#### Task to carry out:
Copy all lines below containing "Londonas".

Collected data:
►
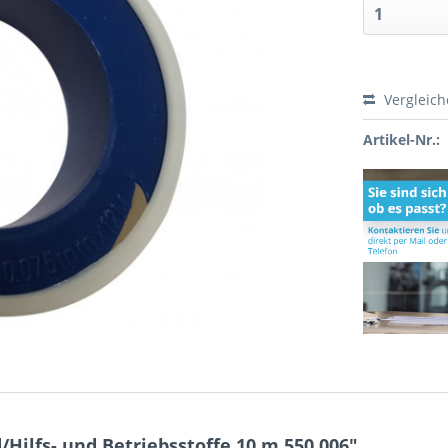
Vergleic
Artikel-Nr.:
Hilfs- und Betriebsstoffe 10 m 550.006"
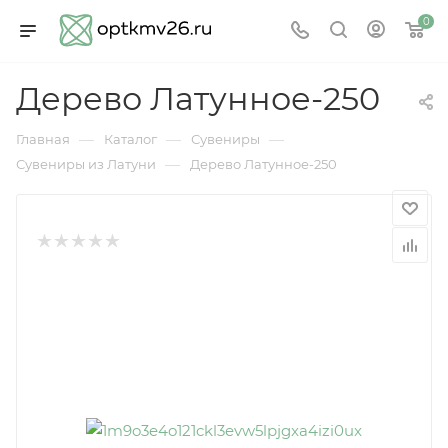
0
Дерево Латунное-250
—
—
—
Главная
Каталог
Сувениры
—
Сувениры из Латуни
Дерево Латунное-250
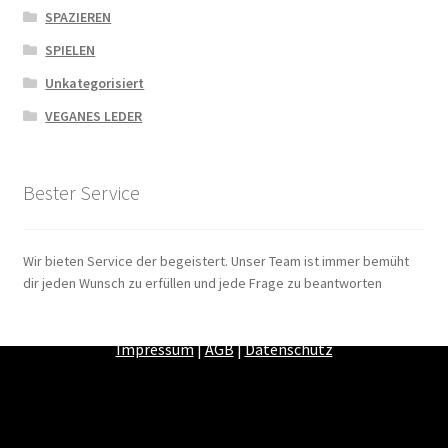
SPAZIEREN
SPIELEN
Unkategorisiert
VEGANES LEDER
Bester Service
Wir bieten Service der begeistert. Unser Team ist immer bemüht
dir jeden Wunsch zu erfüllen und jede Frage zu beantworten
Zahlungsarten
|
Versandarten
|
Widerrufsbelehrung
|
Impressum
|
AGB
|
Datenschutz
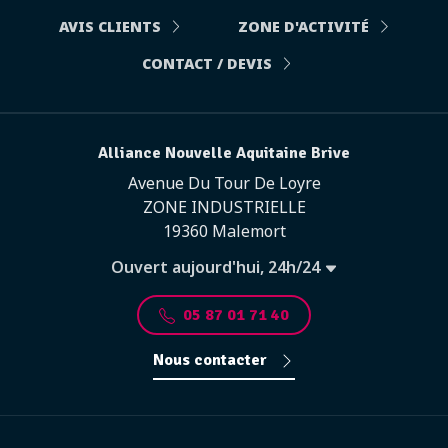
AVIS CLIENTS
ZONE D'ACTIVITÉ
CONTACT / DEVIS
Alliance Nouvelle Aquitaine Brive
Avenue Du Tour De Loyre
ZONE INDUSTRIELLE
19360 Malemort
Ouvert aujourd'hui, 24h/24
05 87 01 71 40
Nous contacter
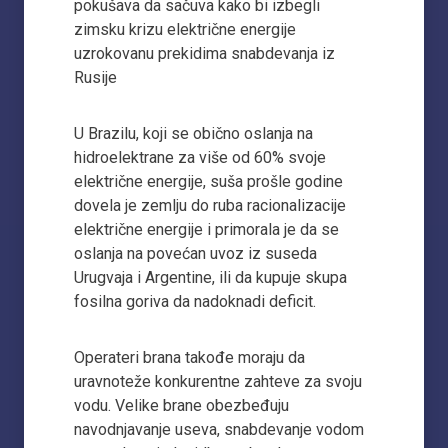
pokušava da sačuva kako bi izbegli
zimsku krizu električne energije
uzrokovanu prekidima snabdevanja iz
Rusije
U Brazilu, koji se obično oslanja na
hidroelektrane za više od 60% svoje
električne energije, suša prošle godine
dovela je zemlju do ruba racionalizacije
električne energije i primorala je da se
oslanja na povećan uvoz iz suseda
Urugvaja i Argentine, ili da kupuje skupa
fosilna goriva da nadoknadi deficit.
Operateri brana takođe moraju da
uravnoteže konkurentne zahteve za svoju
vodu. Velike brane obezbeđuju
navodnjavanje useva, snabdevanje vodom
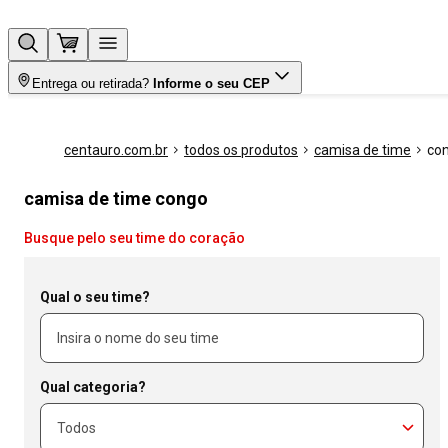
Entrega ou retirada?
Informe o seu CEP
centauro.com.br
todos os produtos
camisa de time
co
camisa de time congo
Busque pelo seu time do coração
Qual o seu time?
Qual categoria?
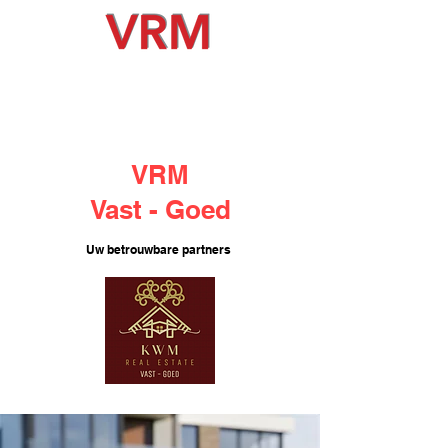
VRM
Vast - Goed
Uw betrouwbare partners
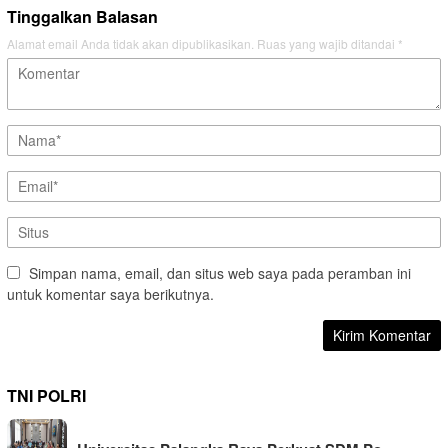
Tinggalkan Balasan
Alamat email Anda tidak akan dipublikasikan.
Ruas yang wajib ditandai
*
Simpan nama, email, dan situs web saya pada peramban ini
untuk komentar saya berikutnya.
TNI POLRI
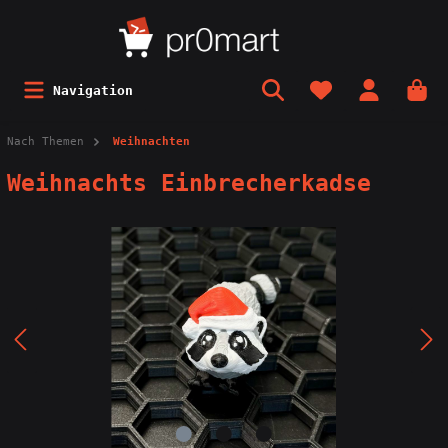
Navigation
Nach Themen
Weihnachten
Weihnachts Einbrecherkadse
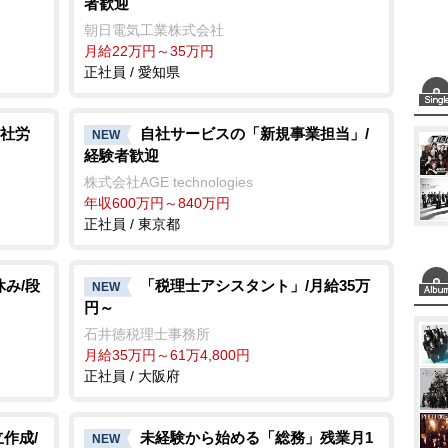
者歓迎
朝日電気工業株式会社
月給22万円～35万円
正社員 / 愛知県
社労
自社サービスの「新規事業担当」/
NEW
経験者歓迎
株式会社AGE technologies
年収600万円～840万円
正社員 / 東京都
休み/段
「税理士アシスタント」/月給35万
NEW
円～
石井徳税理士事務所
月給35万円～61万4,800円
正社員 / 大阪府
作成/
未経験から始める「総務」残業月1
NEW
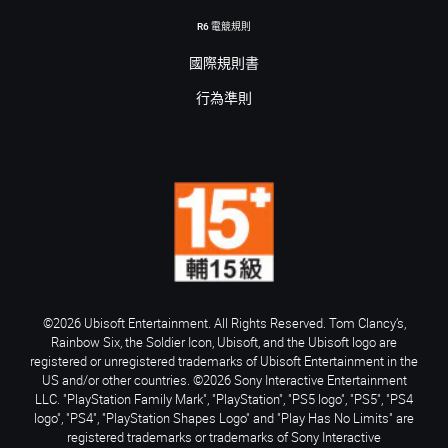
R6 電競規則
國際規則書
行為準則
©2026 Ubisoft Entertainment. All Rights Reserved. Tom Clancy’s,
Rainbow Six, the Soldier Icon, Ubisoft, and the Ubisoft logo are
registered or unregistered trademarks of Ubisoft Entertainment in the
US and/or other countries. ©2026 Sony Interactive Entertainment
LLC. "PlayStation Family Mark", "PlayStation", "PS5 logo", "PS5", "PS4
logo", "PS4", "PlayStation Shapes Logo" and "Play Has No Limits" are
registered trademarks or trademarks of Sony Interactive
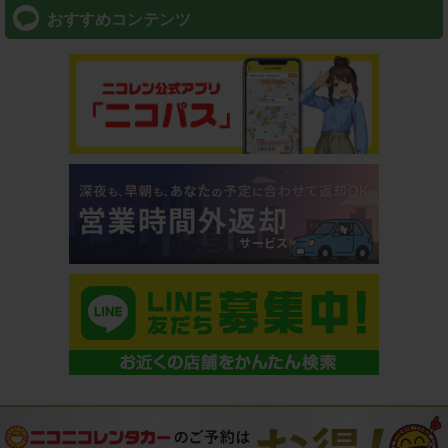
おすすめコンテンツ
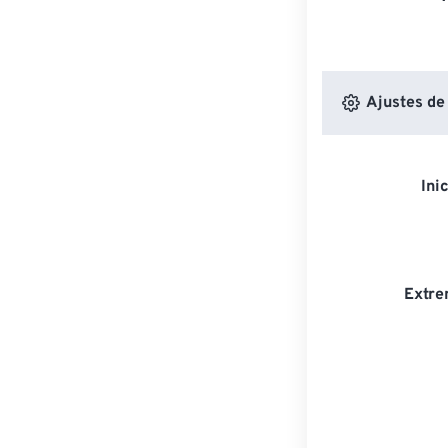
Ajustes de
Ini
Extre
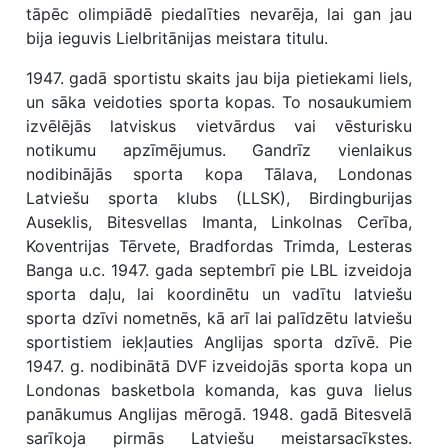
tāpēc olimpiādē piedalīties nevarēja, lai gan jau
bija ieguvis Lielbritānijas meistara titulu.
1947. gadā sportistu skaits jau bija pietiekami liels,
un sāka veidoties sporta kopas. To nosaukumiem
izvēlējās latviskus vietvārdus vai vēsturisku
notikumu apzīmējumus. Gandrīz vienlaikus
nodibinājās sporta kopa Tālava, Londonas
Latviešu sporta klubs (LLSK), Birdingburijas
Auseklis, Bitesvellas Imanta, Linkolnas Cerība,
Koventrijas Tērvete, Bradfordas Trimda, Lesteras
Banga u.c. 1947. gada septembrī pie LBL izveidoja
sporta daļu, lai koordinētu un vadītu latviešu
sporta dzīvi nometnēs, kā arī lai palīdzētu latviešu
sportistiem iekļauties Anglijas sporta dzīvē. Pie
1947. g. nodibinātā DVF izveidojās sporta kopa un
Londonas basketbola komanda, kas guva lielus
panākumus Anglijas mērogā. 1948. gadā Bitesvelā
sarīkoja pirmās Latviešu meistarsacīkstes.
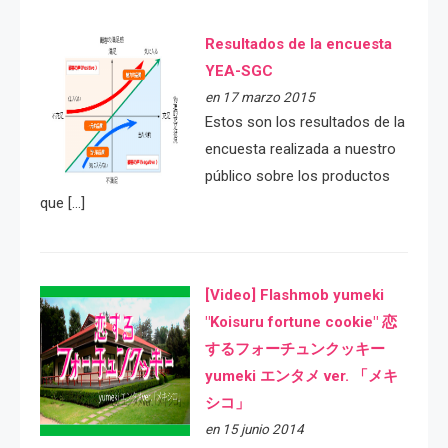
Resultados de la encuesta
YEA-SGC
en 17 marzo 2015
Estos son los resultados de la
encuesta realizada a nuestro
público sobre los productos
que […]
[Video] Flashmob yumeki
"Koisuru fortune cookie" 恋
するフォーチュンクッキー
yumeki エンタメ ver. 「メキ
シコ」
en 15 junio 2014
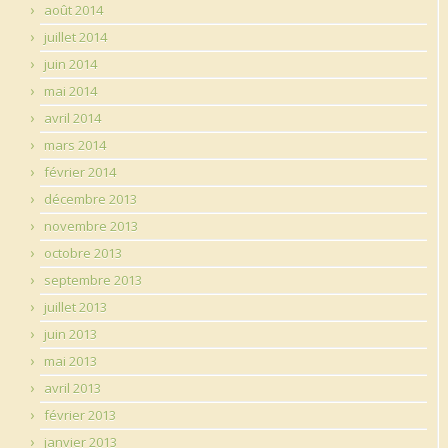
août 2014
juillet 2014
juin 2014
mai 2014
avril 2014
mars 2014
février 2014
décembre 2013
novembre 2013
octobre 2013
septembre 2013
juillet 2013
juin 2013
mai 2013
avril 2013
février 2013
janvier 2013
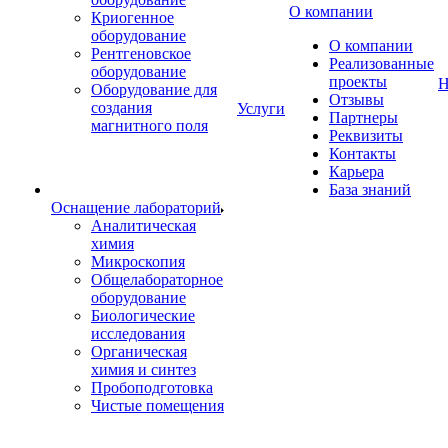
О компании
Криогенное
оборудование
О компании
Рентгеновское
Реализованные
оборудование
проекты
Н
Оборудование для
Отзывы
создания
Услуги
Партнеры
магнитного поля
Реквизиты
Контакты
Карьера
База знаний
Оснащение лабораторий
Аналитическая
химия
Микроскопия
Общелабораторное
оборудование
Биологические
исследования
Органическая
химия и синтез
Пробоподготовка
Чистые помещения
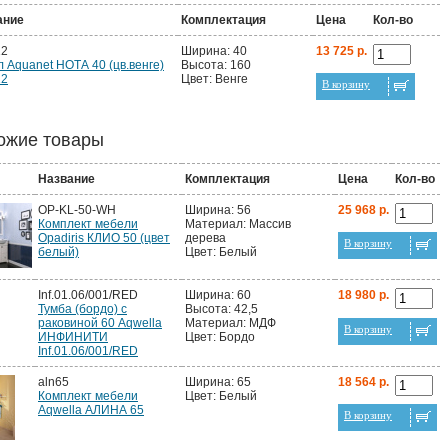
ание
Комплектация
Цена
Кол-во
12
Ширина: 40
13 725 р.
 Aquanet НОТА 40 (цв.венге)
Высота: 160
12
Цвет: Венге
В корзину
ожие товары
Название
Комплектация
Цена
Кол-во
OP-KL-50-WH
Ширина: 56
25 968 р.
Комплект мебели
Материал: Массив
Opadiris КЛИО 50 (цвет
дерева
В корзину
белый)
Цвет: Белый
Inf.01.06/001/RED
Ширина: 60
18 980 р.
Тумба (бордо) с
Высота: 42,5
раковиной 60 Aqwella
Материал: МДФ
В корзину
ИНФИНИТИ
Цвет: Бордо
Inf.01.06/001/RED
aln65
Ширина: 65
18 564 р.
Комплект мебели
Цвет: Белый
Aqwella АЛИНА 65
В корзину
◄
#### Answer:
nodibinājās sporta kopa Tālava, Londonas
Londonas basketbola komanda, kas guva lielus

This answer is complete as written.